John Brunetti, who fell in love with historic Hialeah Park on his first visit there as a college student in the 1950s and would end up owning the storied track for more than four decades, died Friday in Boca Raton.
He was 87.
One of the most prominent figures in the sport, Brunetti was both a horse breeder and owner and Hialeah’s stubborn owner, determined to restore the track to its former grandeur long after thoroughbreds stopped racing there.
In a sport built on gambling, Brunetti was often at odds with rival track owners, state and local politicians, and in the end became a long shot who always fell short despite repeated efforts to restore the famous track back to prominence.
Rick Sacco, who currently runs the Brunetti family’s breeding and racing operations in Ocala, said Brunetti had remained in contact with top officials for Gulfstream Park, hoping to work out a way to squeeze Hialeah back into the South Florida thoroughbred calendar — but to no avail.
“He was always calling them up saying, ‘Let’s come up with a dates solution where Hialeah could fit into the picture,’ ” Sacco said. “He always had hope.”
It was in 1957, while a student at the University of Miami, that Brunetti first became smitten with horse racing.
“We went to Gulfstream, Tropical Park and Hialeah,” Brunetti said in December of the three tracks then operating in South Florida. “I loved Hialeah right away. It was breathtaking.”
That it was.
In its heyday, before South Beach became what it is now, Hialeah was a showplace for celebrities, world and national leaders, and most of all, many of the greatest horses to ever step foot on a track. A statue of Citation still stands there as silent sentry, a permanent reminder of the past.
With its Mediterranean architecture, pink flamingos and rich history, Hialeah — which opened in 1925 — was dubbed “the track that made Miami famous.” The city’s first elevator was installed there.
Brunetti found it irresistible.
After building a successful real estate business in New Jersey, Brunetti bought Hialeah in 1977. For years, when the state was still regulating racing dates, officials for Hialeah, Gulfstream and Calder feuded for the best dates, taking their squabbling to Tallahassee and the courts on a nearly annual basis.
But after the state stopped assigning dates in 1989, enabling the tracks to operate whenever they wished — and with much of South Florida’s population and gambling dollars shifting north — Hialeah’s days became numbered.
Unable to compete in a head-to-head battle for business with the other tracks, Hialeah was left on life support. Cheeky Miss won the last thoroughbred race there on May 22, 2001.
While the track has survived with quarter horse racing and a casino, Brunetti longed for the return of thoroughbred racing — the “Sport of Kings.”
“He would never give it up,” said Howie Tesher, a retired trainer and one of Brunetti’s longtime friends.
Tesher described Brunetti as a “misunderstood” figure, someone who was combative to some but, away from the spotlight, quietly generous to others.
“He acted tough, but he was a sweetheart,” Tesher said. “A lot of people wanted to knock John Brunetti. It was always a fight for him. But he was always there for you. If a guy came broke to the race track and went to him for $10, he’d give it to him.”
Added Tesher: “He loved the game and he loved the people in it.”
Brunetti remained active in local business. He developed and owned King’s Court, a fronton and casino in Florida City.
Brunetti was involved philanthropically through his support of medical research and higher education. In 2017, he made a $2.5 million donation to St.

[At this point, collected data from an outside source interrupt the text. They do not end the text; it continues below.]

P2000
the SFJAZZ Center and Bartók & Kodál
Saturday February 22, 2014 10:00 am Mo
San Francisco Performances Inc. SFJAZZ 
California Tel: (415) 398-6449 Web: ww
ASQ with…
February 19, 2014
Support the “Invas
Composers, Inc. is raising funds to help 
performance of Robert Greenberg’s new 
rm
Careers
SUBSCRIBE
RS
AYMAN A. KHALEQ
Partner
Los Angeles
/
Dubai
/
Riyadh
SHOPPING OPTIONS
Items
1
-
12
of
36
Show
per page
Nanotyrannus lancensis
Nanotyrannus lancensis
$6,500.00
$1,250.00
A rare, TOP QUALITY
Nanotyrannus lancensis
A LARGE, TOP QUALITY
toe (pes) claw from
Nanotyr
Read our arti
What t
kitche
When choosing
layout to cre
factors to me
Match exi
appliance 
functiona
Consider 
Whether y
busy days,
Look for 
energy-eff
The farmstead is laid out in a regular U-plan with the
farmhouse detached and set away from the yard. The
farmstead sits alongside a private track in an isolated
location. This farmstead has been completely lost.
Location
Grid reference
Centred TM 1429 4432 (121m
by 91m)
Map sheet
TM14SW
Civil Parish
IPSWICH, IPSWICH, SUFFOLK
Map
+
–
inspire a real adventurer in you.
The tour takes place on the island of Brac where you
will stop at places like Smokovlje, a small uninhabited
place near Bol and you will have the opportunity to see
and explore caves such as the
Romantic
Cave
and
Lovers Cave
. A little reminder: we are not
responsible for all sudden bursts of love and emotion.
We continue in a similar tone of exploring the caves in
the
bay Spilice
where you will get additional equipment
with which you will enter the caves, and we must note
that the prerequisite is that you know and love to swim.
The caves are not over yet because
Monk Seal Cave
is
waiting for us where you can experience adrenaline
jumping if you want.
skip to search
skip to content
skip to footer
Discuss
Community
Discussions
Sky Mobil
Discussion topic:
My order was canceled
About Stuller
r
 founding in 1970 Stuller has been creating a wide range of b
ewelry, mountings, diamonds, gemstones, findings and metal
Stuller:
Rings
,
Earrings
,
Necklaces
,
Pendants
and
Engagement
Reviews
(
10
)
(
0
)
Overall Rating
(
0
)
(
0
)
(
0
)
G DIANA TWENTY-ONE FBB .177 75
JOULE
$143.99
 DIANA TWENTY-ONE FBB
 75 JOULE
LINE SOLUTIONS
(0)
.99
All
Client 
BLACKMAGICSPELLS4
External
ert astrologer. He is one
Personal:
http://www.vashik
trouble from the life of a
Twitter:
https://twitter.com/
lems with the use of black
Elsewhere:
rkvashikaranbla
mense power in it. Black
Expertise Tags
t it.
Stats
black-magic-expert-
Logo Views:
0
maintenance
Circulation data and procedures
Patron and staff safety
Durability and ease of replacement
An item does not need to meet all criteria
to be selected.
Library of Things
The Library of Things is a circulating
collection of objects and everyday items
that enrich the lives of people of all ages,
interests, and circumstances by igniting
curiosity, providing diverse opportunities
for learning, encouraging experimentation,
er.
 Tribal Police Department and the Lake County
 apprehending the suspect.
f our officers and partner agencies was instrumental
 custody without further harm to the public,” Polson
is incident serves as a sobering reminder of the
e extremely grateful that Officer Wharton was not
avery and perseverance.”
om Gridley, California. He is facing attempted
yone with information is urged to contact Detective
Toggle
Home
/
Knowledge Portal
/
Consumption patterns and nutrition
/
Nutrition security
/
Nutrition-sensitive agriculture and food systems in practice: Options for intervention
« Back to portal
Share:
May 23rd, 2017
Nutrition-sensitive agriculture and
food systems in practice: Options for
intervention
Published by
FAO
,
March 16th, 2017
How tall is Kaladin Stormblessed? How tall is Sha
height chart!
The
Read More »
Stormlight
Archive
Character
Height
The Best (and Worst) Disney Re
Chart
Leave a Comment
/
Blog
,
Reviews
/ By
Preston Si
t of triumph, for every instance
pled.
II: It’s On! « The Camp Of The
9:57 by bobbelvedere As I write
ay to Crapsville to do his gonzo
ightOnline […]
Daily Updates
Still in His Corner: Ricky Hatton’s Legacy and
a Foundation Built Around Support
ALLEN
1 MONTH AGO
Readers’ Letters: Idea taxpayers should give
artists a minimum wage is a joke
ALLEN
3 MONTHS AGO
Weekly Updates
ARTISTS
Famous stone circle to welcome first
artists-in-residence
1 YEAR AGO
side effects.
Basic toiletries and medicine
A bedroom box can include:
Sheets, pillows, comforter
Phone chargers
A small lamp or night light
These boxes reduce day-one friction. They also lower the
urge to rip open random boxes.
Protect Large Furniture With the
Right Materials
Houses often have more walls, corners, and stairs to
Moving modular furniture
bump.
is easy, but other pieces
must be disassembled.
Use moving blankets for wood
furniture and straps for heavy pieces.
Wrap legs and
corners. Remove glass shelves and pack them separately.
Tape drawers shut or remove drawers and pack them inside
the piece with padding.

Thomas University’s Human Trafficking Academy.
“I am determined to help educate others on human trafficking, provide support to trafficking survivors, and to stand up for the rights and the dignity that they deserve,” Brunetti said.
He also supported the Wounded Warrior Project and those born with a cleft palate.
Brunetti battled medical issues in recent years. He had triple bypass surgery in 1996, a kidney transplant in 2013, and last year had a cancerous lung removed.
“I’m rounding third base and headed for home,” Brunetti said in a December article for the Miami Herald.
But he remained in charge of Hialeah and continued traveling to tracks around the country, watching his horses compete.
Two weeks ago, a street bordering Hialeah was renamed for him.
A memorial service will be held in the Clubhouse on the third floor at Hialeah Park at 12:30 p.m. Monday, March 12.
In lieu of flowers, the family requests memorial donations be made to the University of Miami Miller School of Medicine, Office of Medical Advancement, 1500 N.W. 12th Ave., Suite 1020E, Miami, FL 33136 or Old Friends Thoroughbred Retirement Farm, 1841 Paynes Depot Road, Georgetown, KY 40324.